(Aim of the exercise):
Write out every line of the listing below, keeping each character the same.

-------- Records to use --------

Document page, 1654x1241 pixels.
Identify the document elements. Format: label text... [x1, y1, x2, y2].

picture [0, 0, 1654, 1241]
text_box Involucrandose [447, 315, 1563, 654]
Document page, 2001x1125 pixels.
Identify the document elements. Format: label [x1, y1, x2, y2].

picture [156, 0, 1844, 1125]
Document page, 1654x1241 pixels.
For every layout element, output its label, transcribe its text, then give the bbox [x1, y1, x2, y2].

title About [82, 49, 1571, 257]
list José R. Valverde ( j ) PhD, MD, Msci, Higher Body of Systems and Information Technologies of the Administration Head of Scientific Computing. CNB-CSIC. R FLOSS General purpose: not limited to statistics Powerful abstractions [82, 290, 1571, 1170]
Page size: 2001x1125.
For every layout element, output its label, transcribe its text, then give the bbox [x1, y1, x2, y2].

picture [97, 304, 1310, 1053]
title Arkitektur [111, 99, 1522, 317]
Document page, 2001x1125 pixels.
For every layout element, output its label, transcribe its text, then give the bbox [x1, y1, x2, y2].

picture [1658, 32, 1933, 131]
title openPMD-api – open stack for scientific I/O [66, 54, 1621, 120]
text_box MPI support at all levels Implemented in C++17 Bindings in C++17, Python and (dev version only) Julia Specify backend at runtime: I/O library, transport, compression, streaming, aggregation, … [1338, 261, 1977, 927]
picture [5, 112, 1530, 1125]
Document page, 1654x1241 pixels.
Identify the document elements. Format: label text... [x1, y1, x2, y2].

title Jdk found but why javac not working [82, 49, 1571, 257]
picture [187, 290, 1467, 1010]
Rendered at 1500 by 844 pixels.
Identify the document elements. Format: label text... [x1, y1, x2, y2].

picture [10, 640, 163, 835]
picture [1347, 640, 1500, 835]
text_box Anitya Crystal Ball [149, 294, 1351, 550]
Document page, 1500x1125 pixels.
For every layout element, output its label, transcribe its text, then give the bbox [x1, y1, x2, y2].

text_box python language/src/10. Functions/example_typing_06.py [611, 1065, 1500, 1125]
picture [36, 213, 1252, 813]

--------

(Result):
Document page, 1654x1241 pixels.
Identify the document elements. Format: label text... [x1, y1, x2, y2].

picture [0, 0, 1654, 1241]
text_box Involucrandose [447, 315, 1563, 654]
Document page, 2001x1125 pixels.
Identify the document elements. Format: label [x1, y1, x2, y2].

picture [156, 0, 1844, 1125]
Document page, 1654x1241 pixels.
For every layout element, output its label, transcribe its text, then give the bbox [x1, y1, x2, y2].

title About [82, 49, 1571, 257]
list José R. Valverde ( j ) PhD, MD, Msci, Higher Body of Systems and Information Technologies of the Administration Head of Scientific Computing. CNB-CSIC. R FLOSS General purpose: not limited to statistics Powerful abstractions [82, 290, 1571, 1170]
Page size: 2001x1125.
For every layout element, output its label, transcribe its text, then give the bbox [x1, y1, x2, y2].

picture [97, 304, 1310, 1053]
title Arkitektur [111, 99, 1522, 317]
Document page, 2001x1125 pixels.
For every layout element, output its label, transcribe its text, then give the bbox [x1, y1, x2, y2].

picture [1658, 32, 1933, 131]
title openPMD-api – open stack for scientific I/O [66, 54, 1621, 120]
text_box MPI support at all levels Implemented in C++17 Bindings in C++17, Python and (dev version only) Julia Specify backend at runtime: I/O library, transport, compression, streaming, aggregation, … [1338, 261, 1977, 927]
picture [5, 112, 1530, 1125]
Document page, 1654x1241 pixels.
Identify the document elements. Format: label text... [x1, y1, x2, y2].

title Jdk found but why javac not working [82, 49, 1571, 257]
picture [187, 290, 1467, 1010]
Rendered at 1500 by 844 pixels.
Identify the document elements. Format: label text... [x1, y1, x2, y2].

picture [10, 640, 163, 835]
picture [1347, 640, 1500, 835]
text_box Anitya Crystal Ball [149, 294, 1351, 550]
Document page, 1500x1125 pixels.
For every layout element, output its label, transcribe its text, then give the bbox [x1, y1, x2, y2].

text_box python language/src/10. Functions/example_typing_06.py [611, 1065, 1500, 1125]
picture [36, 213, 1252, 813]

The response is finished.